(Stored data entries)
::::::::

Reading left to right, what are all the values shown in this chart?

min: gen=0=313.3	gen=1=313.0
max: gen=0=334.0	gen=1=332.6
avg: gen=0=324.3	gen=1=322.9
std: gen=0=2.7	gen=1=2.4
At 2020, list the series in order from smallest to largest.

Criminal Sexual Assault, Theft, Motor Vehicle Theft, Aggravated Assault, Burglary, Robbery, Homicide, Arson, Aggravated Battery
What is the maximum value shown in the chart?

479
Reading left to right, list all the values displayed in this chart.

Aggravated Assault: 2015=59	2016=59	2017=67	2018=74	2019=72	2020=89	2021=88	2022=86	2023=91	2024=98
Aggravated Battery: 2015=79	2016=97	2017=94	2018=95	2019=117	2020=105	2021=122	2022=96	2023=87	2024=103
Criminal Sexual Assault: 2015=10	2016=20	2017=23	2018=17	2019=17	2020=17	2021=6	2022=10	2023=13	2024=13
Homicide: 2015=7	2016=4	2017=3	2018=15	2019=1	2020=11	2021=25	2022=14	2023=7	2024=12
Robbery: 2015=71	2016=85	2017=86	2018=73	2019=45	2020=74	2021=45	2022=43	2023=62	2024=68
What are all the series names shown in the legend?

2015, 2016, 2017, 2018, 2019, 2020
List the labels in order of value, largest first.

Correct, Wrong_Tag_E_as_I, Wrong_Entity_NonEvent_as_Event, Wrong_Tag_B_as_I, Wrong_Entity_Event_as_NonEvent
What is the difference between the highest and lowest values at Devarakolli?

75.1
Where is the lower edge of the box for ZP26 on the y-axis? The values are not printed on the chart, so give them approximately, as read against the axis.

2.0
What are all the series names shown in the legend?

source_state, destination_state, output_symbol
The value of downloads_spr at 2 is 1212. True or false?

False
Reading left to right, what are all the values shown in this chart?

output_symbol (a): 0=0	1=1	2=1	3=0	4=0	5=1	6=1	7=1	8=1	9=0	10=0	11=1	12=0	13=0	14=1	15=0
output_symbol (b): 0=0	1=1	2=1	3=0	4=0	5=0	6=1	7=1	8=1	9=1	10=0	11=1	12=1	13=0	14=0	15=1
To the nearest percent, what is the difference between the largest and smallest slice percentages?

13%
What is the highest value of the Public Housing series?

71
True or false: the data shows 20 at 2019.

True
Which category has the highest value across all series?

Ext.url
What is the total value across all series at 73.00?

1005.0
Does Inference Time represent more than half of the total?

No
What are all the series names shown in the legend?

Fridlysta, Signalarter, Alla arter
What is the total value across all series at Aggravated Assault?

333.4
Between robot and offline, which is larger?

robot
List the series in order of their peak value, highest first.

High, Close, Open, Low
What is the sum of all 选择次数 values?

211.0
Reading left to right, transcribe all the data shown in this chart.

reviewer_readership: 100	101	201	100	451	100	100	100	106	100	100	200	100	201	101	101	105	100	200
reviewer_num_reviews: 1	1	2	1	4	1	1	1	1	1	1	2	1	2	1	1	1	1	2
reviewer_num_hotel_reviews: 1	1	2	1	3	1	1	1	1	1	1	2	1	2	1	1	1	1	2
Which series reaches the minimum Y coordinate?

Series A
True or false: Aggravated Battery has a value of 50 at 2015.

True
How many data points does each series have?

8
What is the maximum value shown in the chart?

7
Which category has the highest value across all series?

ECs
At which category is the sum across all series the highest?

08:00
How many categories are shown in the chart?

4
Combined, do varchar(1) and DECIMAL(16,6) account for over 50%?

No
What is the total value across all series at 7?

::::::::

List every line of the data above that contains the string "left". Treat uppercase and lowercase as different.

Reading left to right, what are all the values shown in this chart?
Reading left to right, list all the values displayed in this chart.
Reading left to right, what are all the values shown in this chart?
Reading left to right, transcribe all the data shown in this chart.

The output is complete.